El Sporting acabó aplaudido en Castalia. Fue la recompensa de la afición rival tras haber disfrutado de la fiesta de fútbol que ofreció el equipo de Preciado. Y eso que el partido había empezado con titubeos y contratiempos, principalmente provocados por un arbitraje desconcertante.
El encuentro tuvo un inicio equilibrado, entre dos equipos que tenían un sistema de juego similar, el 4-4-2, pero con ciertas reservas, que eran más contundente en el equipo local. Nakor se situaba por detrás del reaparecido Tabares, flanqueados por Natalio y Xavi Moré. Aunque el juego tenía cierto equilibrio, el Sporting daba más sensación de peligro, por la rapidez de Congo, la insistencia de Barral, el regate espectacular de Diego Castro y la movilidad de Gerardo.
Desde el primer momento se vio la influencia de un arbitraje que rayaba lo absurdo, con tintes demasiado caseros. Su primer error fue amonestar a Samuel en una jugada en la que desvió el balón, ante la ovación de la grada castellonense.
Se apreciaba que el partido podía tener resultado favorable para el equipo gijonés. Cualquier balón que llegaba a alguno de los cuatro delanteros rojiblancos sembraba sensación de peligro en la dubitativa zaga local. En el Castellón, que sólo tenía llegadas en balones centrados, únicamente Tabares creaba alguna complicación en una posición entre líneas, pero lejos de Roberto. Sólo una entrada de Natalio, que tiró fuera, inquietó a los de Preciado.
Martirio del árbitro
El árbitro murciano martirizaba a los rojiblancos con faltas. Al cuarto de hora, el balance era de 15-0 a favor del Castellón. La primera se señaló a Aurelio, por una entrada por detrás a Barral.

→ Requisitos de la tarea
Prosigue la crónica del partido entre el Castellón y el Sporting en Castalia a partir de la última frase del texto proporcionado.

Escenas fotografiadas con parámetros de lente:

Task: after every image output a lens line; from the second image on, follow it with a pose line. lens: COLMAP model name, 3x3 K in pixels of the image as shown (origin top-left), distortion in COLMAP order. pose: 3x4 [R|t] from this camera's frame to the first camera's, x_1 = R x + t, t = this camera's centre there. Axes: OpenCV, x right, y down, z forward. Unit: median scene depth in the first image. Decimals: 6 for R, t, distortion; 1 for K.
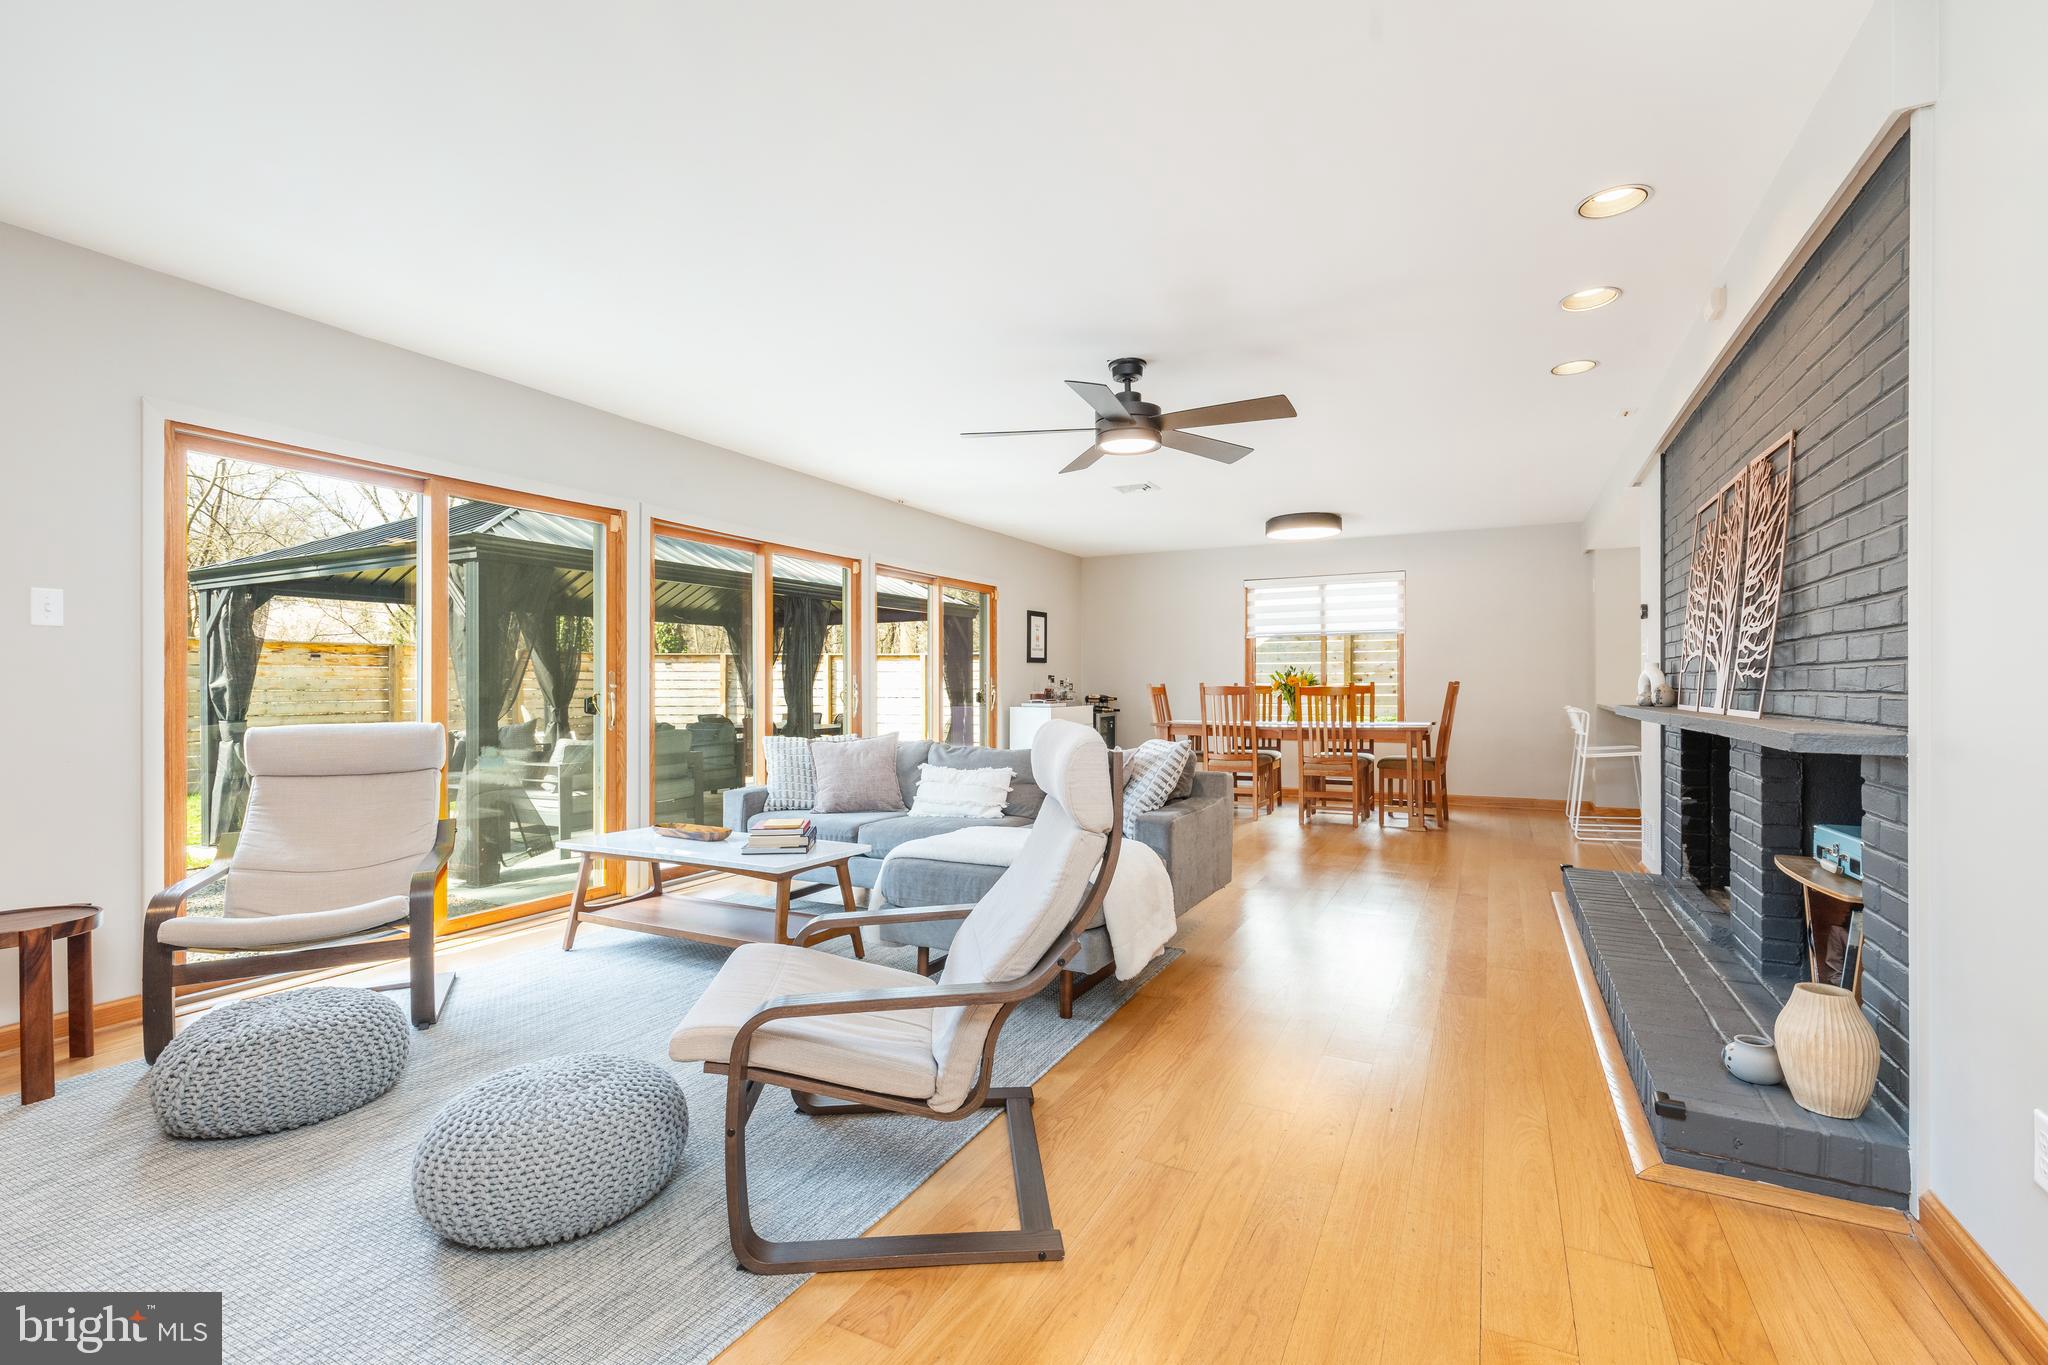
lens RADIAL K [[941.1, 0, 1004.8], [0, 941.1, 693.5], [0, 0, 1]] dist [0.016716, -0.002587]
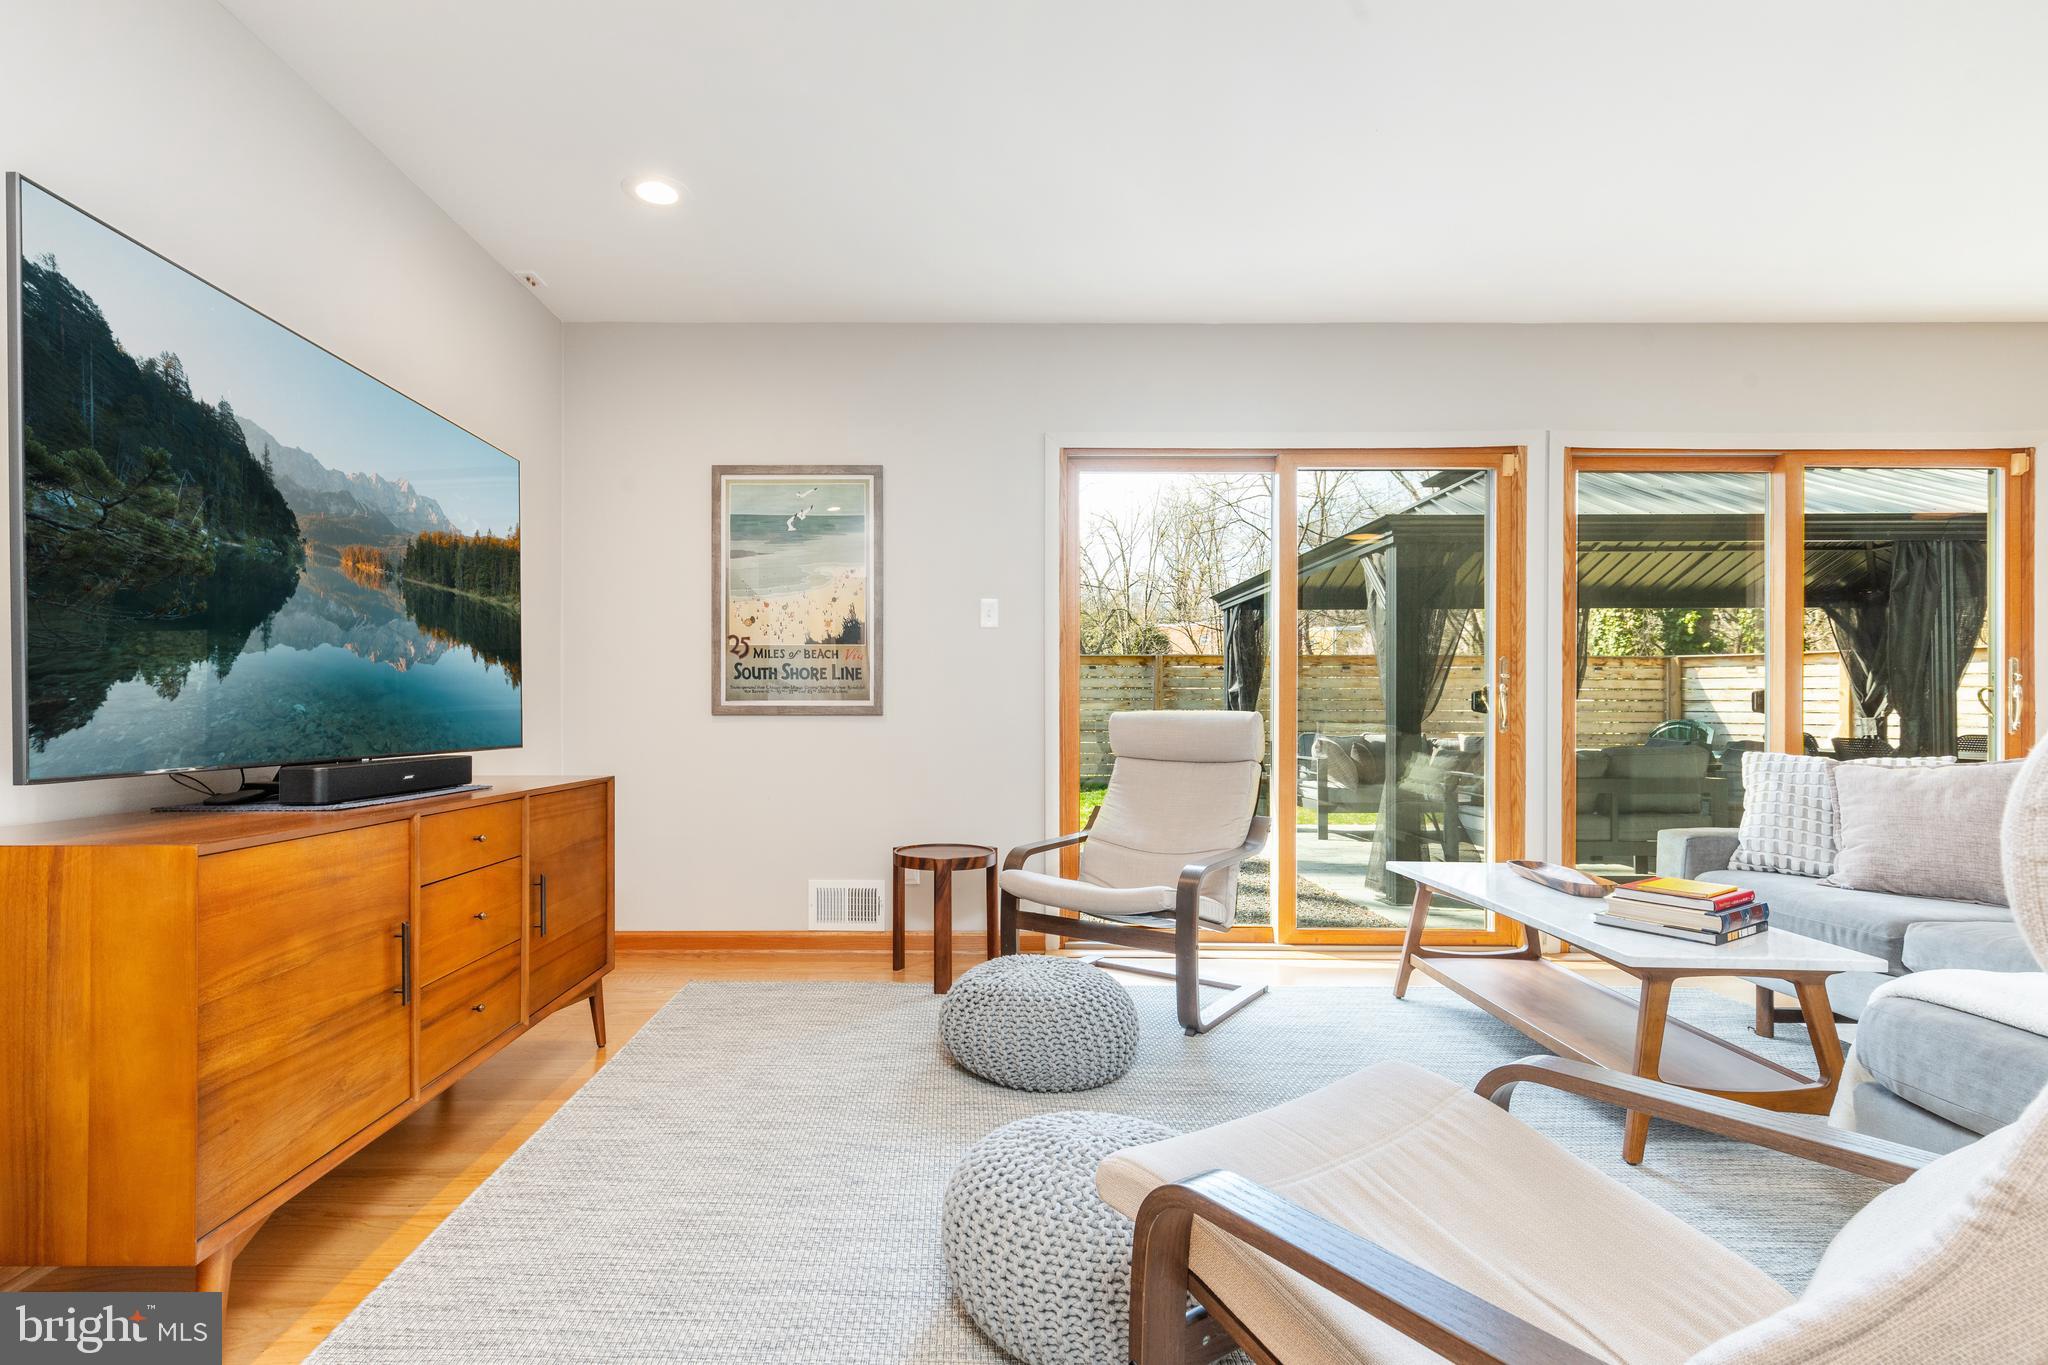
lens RADIAL K [[941.1, 0, 981.0], [0, 941.1, 712.5], [0, 0, 1]] dist [0.016716, -0.002587]
pose [[0.467272, 0.010834, -0.884047, 0.084388], [-0.013454, 0.999896, 0.005142, 0.027818], [0.884011, 0.009491, 0.467370, 0.303955]]
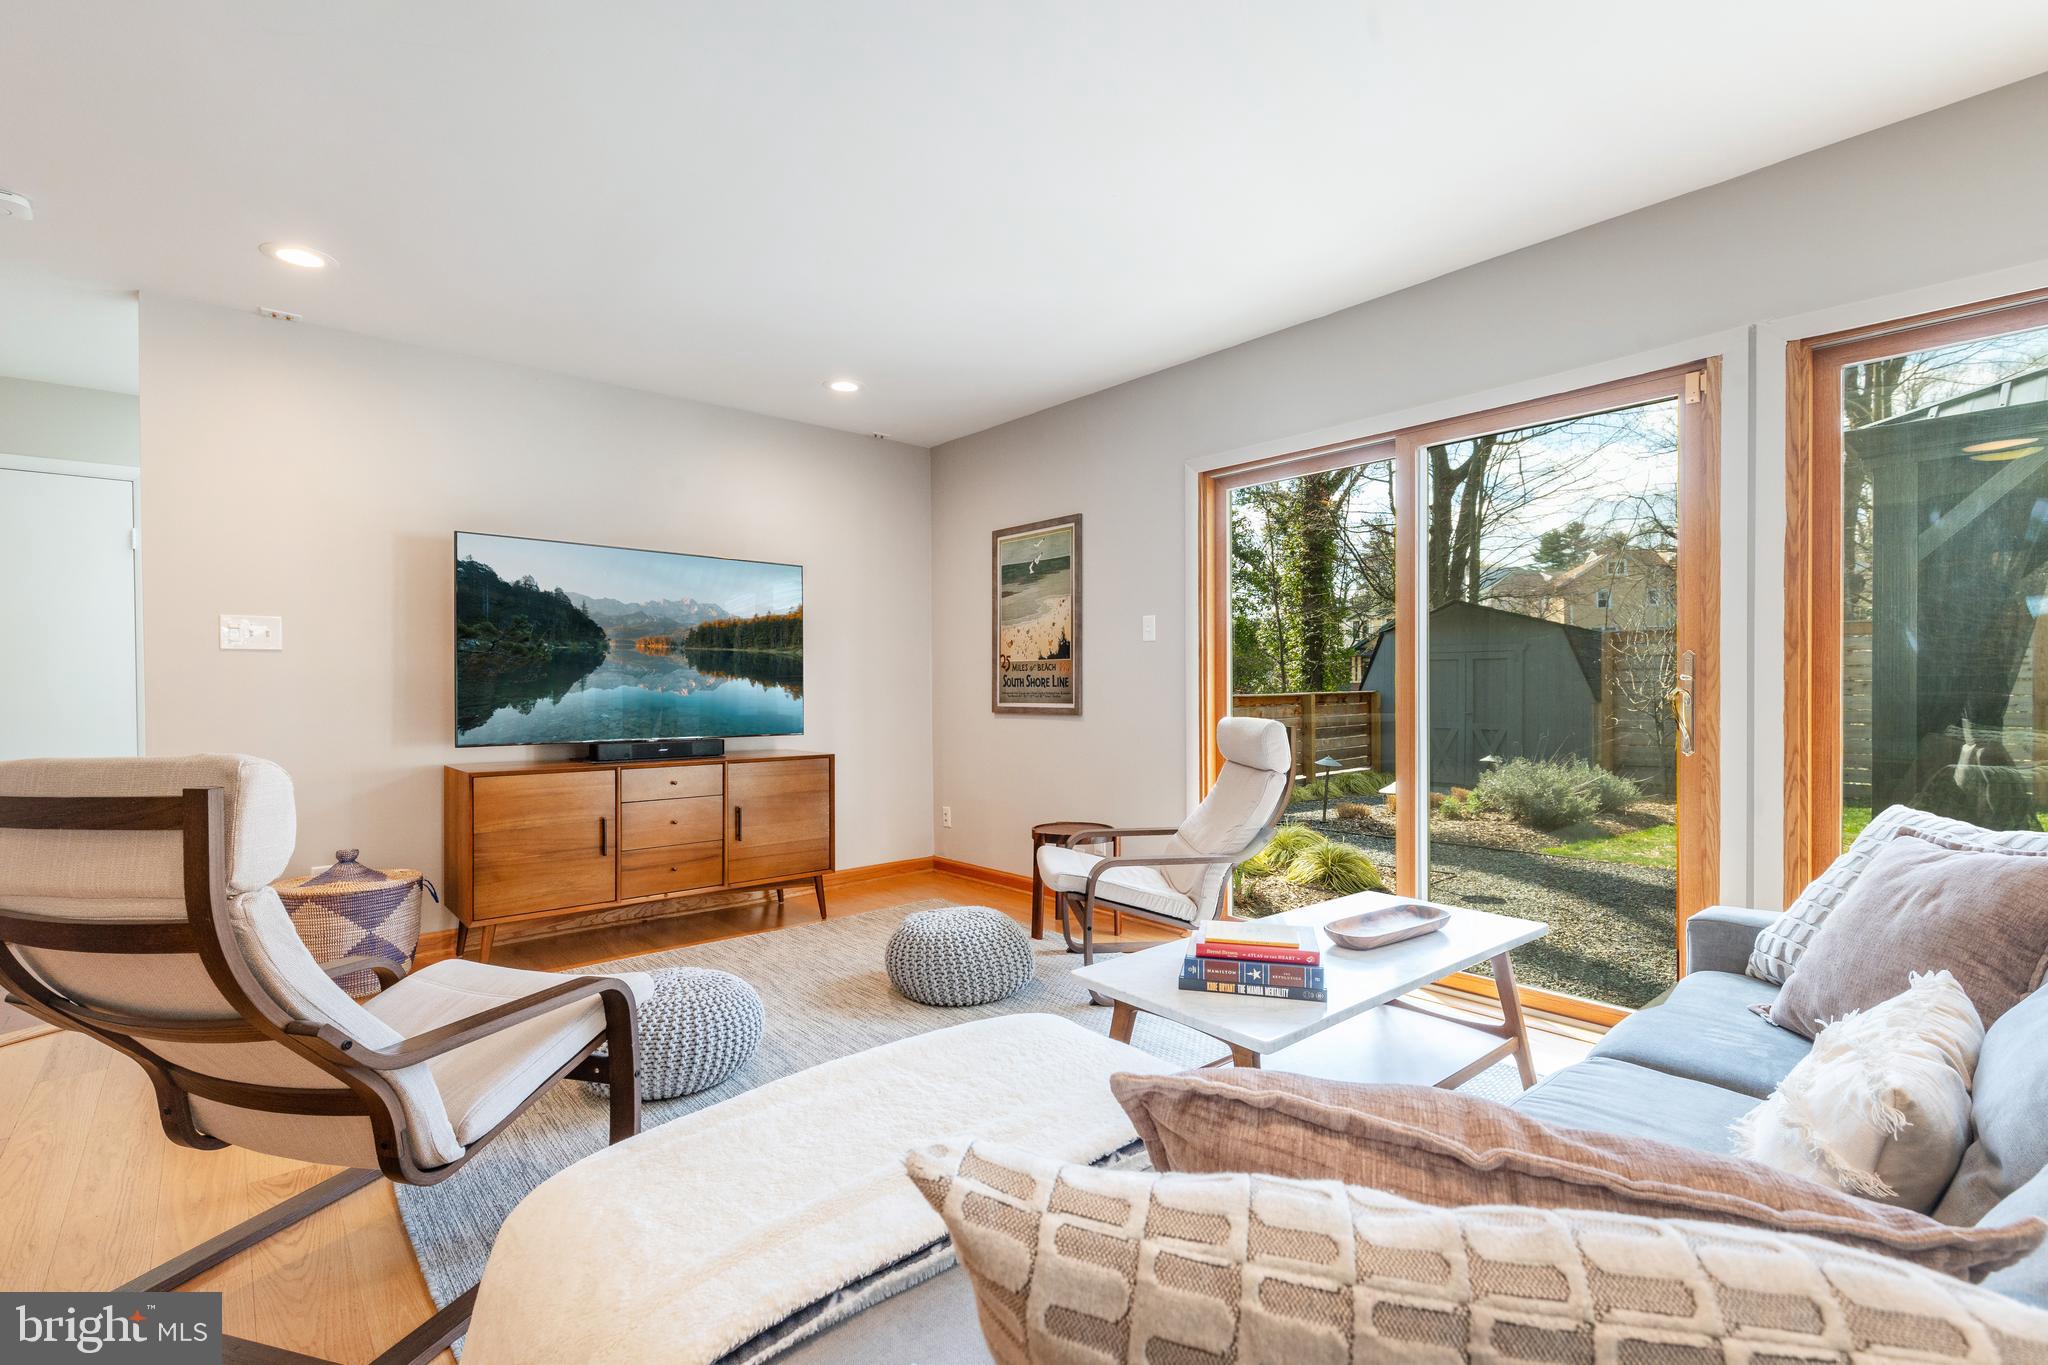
lens RADIAL K [[941.1, 0, 1062.5], [0, 941.1, 686.6], [0, 0, 1]] dist [0.016716, -0.002587]
pose [[-0.343729, 0.008150, -0.939034, 0.304054], [-0.003545, 0.999944, 0.009976, -0.011436], [0.939062, 0.006758, -0.343680, 1.042662]]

→ Resultado de la tarea
En el centro del campo se imponía Pendín, pero actuaba demasiado retrasado. Tal vez Moré angustió en exceso a sus jugadores por la mañana con vídeos de los partidos del Sporting contra el Castilla y el Cádiz.
El conjunto rojiblanco llegaba más y mejor, aunque le faltaba matizar el remate final, hasta que se produjo el gol de Congo, en una combinación iniciada por Gerardo, con toque de Barral, que el colombiano culminó con un disparo cruzado, ante la sorpresa de Oliva.
El partido se complicó a los rojiblancos con la expulsión de Andreu, por un plantillazo a Pendín. La acción no fue merecedora de una sanción tan grave, pero el colegiado estaba mediatizado en exceso por el ambiente.
Con un jugador más, el Castellón presionó más y buscó desconcierto en las filas rojiblancas. Su estilo ofensivo se fundamentaba en la cultura del pelotazo, lo que venía bien a los rojiblancos.
En el tiempo añadido se niveló el partido con la expulsión de Xavi Moré, quien dio una patada absurda a Congo. El árbitro sólo le mostró la amarilla, pero la convirtió en roja por indicación de su auxiliar.
Con equilibrio numérico, el Sporting afrontó con más comodidad el segundo tiempo. Además, el fútbol castellonense se resumía a aperturas para intentar ganar en altura en algún remate o en lanzamientos lejanos, demasiado imprecisos.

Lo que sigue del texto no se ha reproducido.